Approximately 2.9 million non-fatal occupational injuries occurred in 2015, as reported by the U.S. Bureau of Labor Statistics – accumulating millions of dollars in treatment costs. However, three Auburn University graduate students believe they can help.
Rong Huangfu and Harbert College graduate student Mengdie Chen from China, and Robert Granzow, from Camp Hill, Pa., created BioErgo Solutions, a bio-ergonomic device that uses wearable technology and body sensors that captures data when workers are subject to awkward postures or repetitive motions – risk factors for injuries. The team wowed a panel of industry professional judges and won the third annual Tiger Cage business pitch competition, presented by the Harbert College of Business, on March 31.
“Companies are trying to bring in new technologies, but do not have the experience to deal with the data,” said Huangfu, a graduate student in industrial engineering whose team was awarded $10,000, and legal assistance provided by the California-based law firm of Wilson Sonsini Goodrich & Rosati. The winners will also receive space at the Auburn Business Incubator. “Our product will provide the solution from hardware to software and generate information that is ready for companies to use. We believe this will be the future in occupational injury prevention.”
Tiger Cage began in the fall with dozens of teams and was eventually whittled to four finalists after numerous rounds of competition. The finalists each made five-minutes pitches before judges at the Auburn University Hotel and Dixon Conference Center, then took questions.
Second-place went to Soleline, a footwear storage and display solution designed by sophomore engineering major Gibson Wang, junior electrical engineering major Berk Anadur and junior business administration major Frank Nguyen (all from Auburn, Ala.). The team was awarded $6,000 and also earned $500 more by winning the People’s Choice Award, as voted on by the audience.
Michael Minkler, a chemical engineering doctoral student from Brookfield, Mo., and Vlad Saveljeus, an MBA student from Chattanooga, Tenn., were awarded $4,000 and took third place for Honey Do, a peer-to-peer mobile app that enables individuals engaged in custom projects to find help locally and nationally.
Trent Briden, a sophomore in finance and piano performance from St. Louis, took fourth place and $2,000. He created Senior Solutions, an online platform focused on retirement community entertainment.
“I was super-impressed with the quality of all four teams,” said Cameron Doody, co-founder of moving company Bellhops, who served as one of four final judges. “When I look at an early-stage startup, I think the most important thing is the team. The second-most important thing is market size and opportunity. The winners clearly had the largest market opportunity. They were the most focused and relevant team to the problem they were solving and they were a little bit further along than some of the other companies.”
Other judges included Erin Inman, President and CEO at Primera Engineers; Steve Poorman, business owner and consultant; and Thomas Stroud, Online Banking Coordinator at Regions Bank.
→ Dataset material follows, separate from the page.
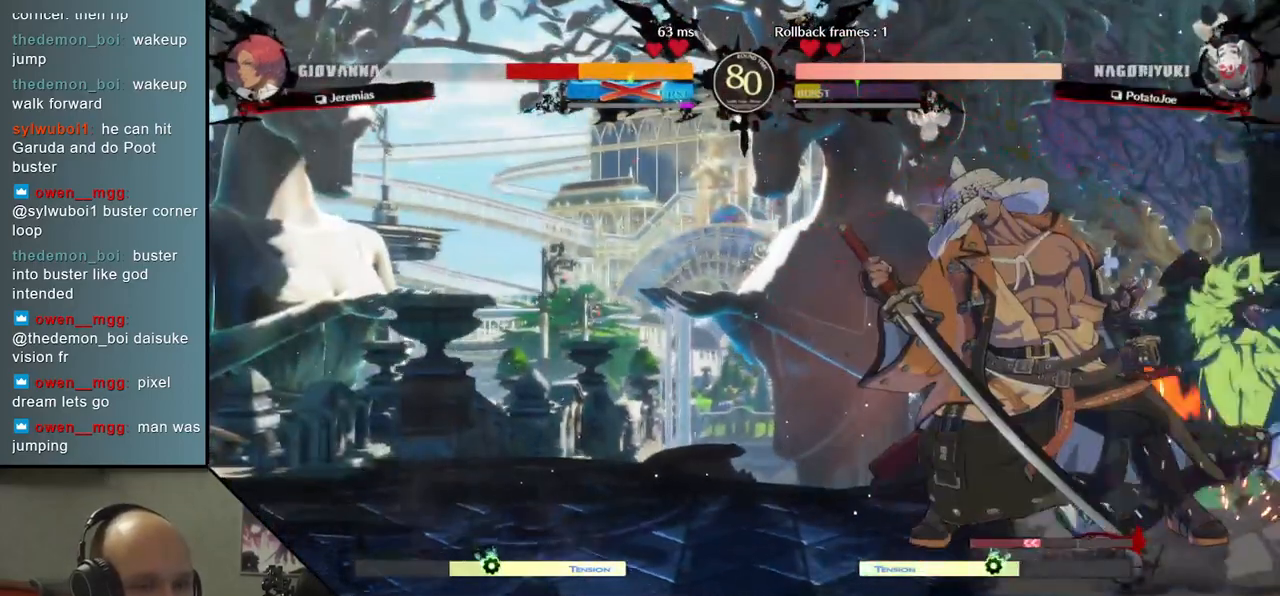
{"buttons": [], "left_stick": "left", "events": [[167, "R2", "down"], [300, "R2", "up"]]}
“Winning the Tiger Cage competition is a remarkable accomplishment for our team, especially given the high bar set by our competitors,” said Granzow, who is seeking his masters in industrial engineering. “After each round of competition, we reworked each slide, taking into account feedback provided by the judges for improvements, forcing us to work together and become a stronger team.”
Chen, who is seeking an MBA and masters in finance at the Harbert College of Business, was the Tiger Cage’s first female finalist. “This was a great experience to put what I’ve learned from business school into practice,” she said. “The business theories and cases suddenly came alive and became a great tool to guide me thoroughly about our business. The Tiger Cage made me crave for more business knowledge and gave me a better understanding of real-world businesses.”
There’s another story to Chen and Huangfu – they are married. “This project definitely brought us closer,” Huangfu said. “We rarely have the chance to work on a project as teammates.”
Chen added, “Working together as husband and wife is a great memory for us. Working together makes us know more about each other and become better at dealing with differences between men and women. Trust and respect are key to business partners – and couples.”